This comes from a homework question: For $\bf x, \bf y$ $\in \mathbb{R}^n$, put $\langle {\bf x}, {\bf x} \rangle$ = $\sum_{i=1}^n 2x_i^2 - 2\sum_{i=1}^{n-1}x_ix_{i+1}$. Show that the corresponding symmetric bilinear form defines on $\mathbb{R}^n$ a Euclidean structure.
A few questions about this, mostly definitions.
First, I see that, on any vector space $\mathcal{V}$, with ${\bf x} \in \mathcal{V}$, a given formula for an inner product $\langle {\bf x},{\bf x} \rangle = Q({\bf x})$ defines a quadratic form, which corresponds to a symmetric bilinear form $B({\bf x}, {\bf y})$. My first question is: Is the matrix of the mapping $Q: \mathcal{V} \to \mathbb{R}$ ALWAYS the same as the matrix of the mapping $B: \mathcal{V} \times \mathcal{V} \to \mathbb{R}$?

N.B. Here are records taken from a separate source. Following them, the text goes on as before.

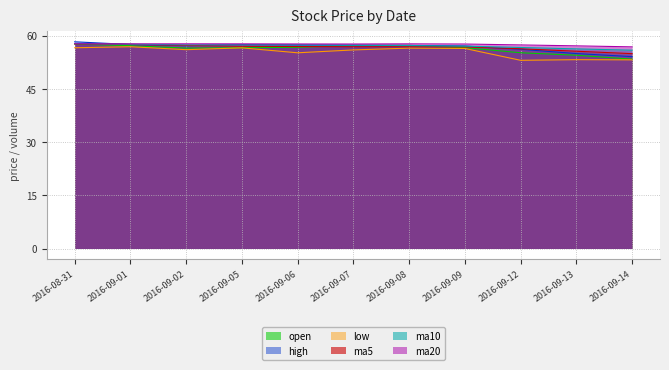

At 2016-09-12, list the series in order from largest to smallest.

ma20, ma10, ma5, high, open, low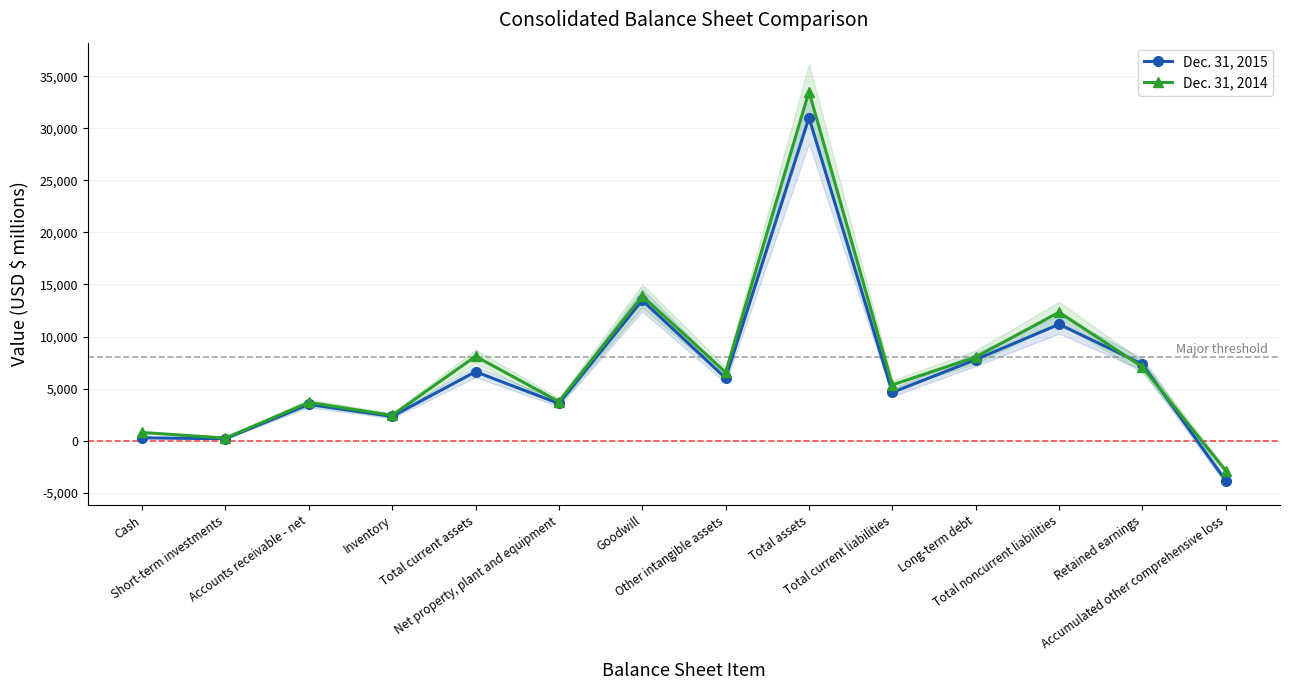

What is the average value of the Dec. 31, 2014 series?

7346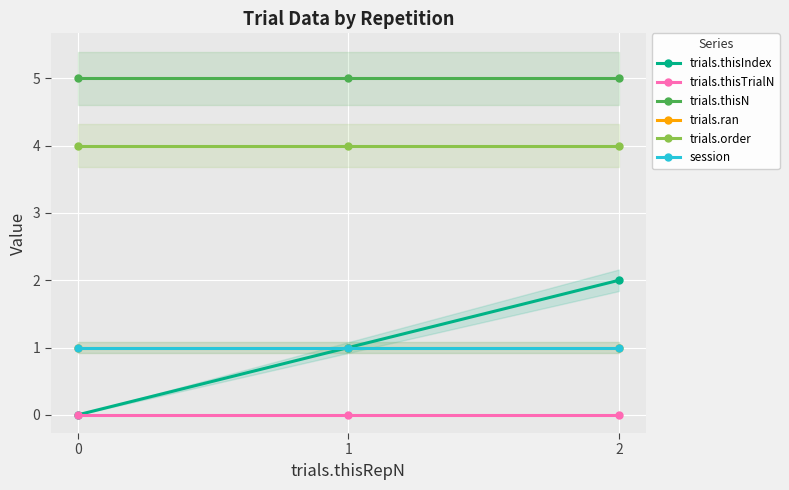

Rank the series by their maximum value, from highest to lowest.

trials.thisN, trials.order, trials.thisIndex, trials.ran, session, trials.thisTrialN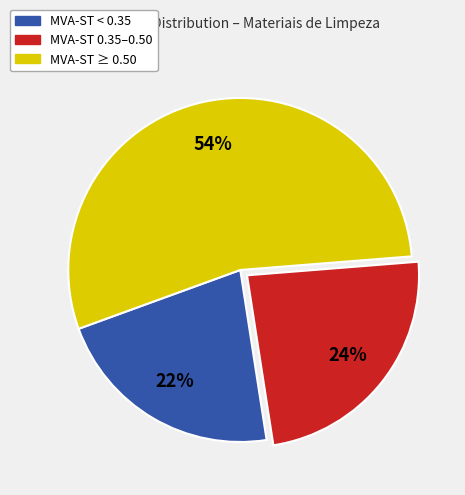

Is there a majority slice in this chart?

Yes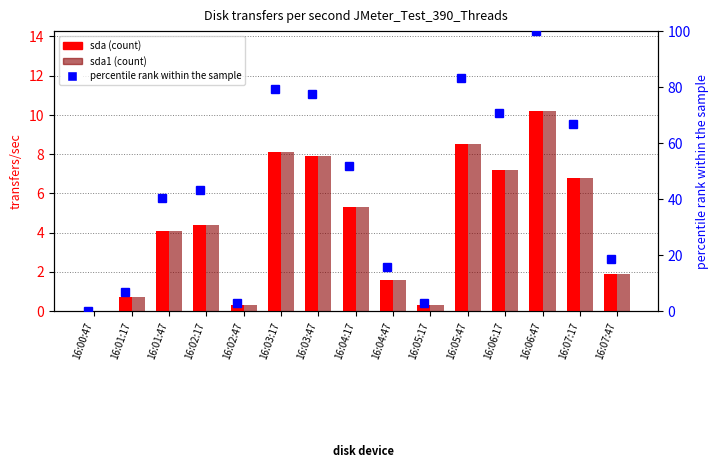

Does the chart contain any negative values?

No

Now, there is a fundamental theorem of linear algebra that any real finite dimensional vector space $\mathcal{V}$ is isomorphic to the standard coordinate space $\mathbb{R}^n$, where $n = \dim(\mathcal{V})$. My second question is: Are all inner products for $\mathcal{V}$ typically given in $\mathbb{R}^n$? i.e do mathematicians always think of any space $\mathcal{V}$ as its isomorphic equivalent $\mathbb{R}^n$? It seems that way.
In the inner product given in my homework problem, a quadratic form is given that we are to check and see if we can use it as a Euclidean structure (Euclidean inner product) on $\mathbb{R}^n$. In this formula we are given $x_i$'s, components of a vector $\bf x$ on SOME BASIS. My third and main question is: Am I to assume that these $x_i$'s are components with respect to the standard orthonormal basis of $\mathbb{R}^n$, $\{{\bf e}_i\}$? Or are they in fact relative to some unknown basis $\{{\bf f}_i\}$, not necessarily orthonormal? If it is with respect to $\{{\bf f}_i\}$, can we find a formula for these vectors in terms of $\{{\bf e}_i\}$?
For example, when we are given $\langle {\bf x}, {\bf x} \rangle$ = $\sum_{i=1}^n x_i^2$, it is clear to me that we are in the standard orthonormal basis for $\mathbb{R}^n$. Fourth question: What is this inner product called? It must be given a special name since we use it so often.
Thanks for helping to clear up all the subtleties!
Edit: I should add that the second part of the question is: Find the angles between the standard coordinate axes in $\mathbb{R}^n$. The answer in the back of the book is: $\theta({\bf e}_i , {\bf e}_{i+1}) = \frac{2 \pi}{3}$, while all other pairs are perpendicular. Huh? I thought the standard coordinate axes for $\mathbb{R}^n$ were ALWAYS orthogonal??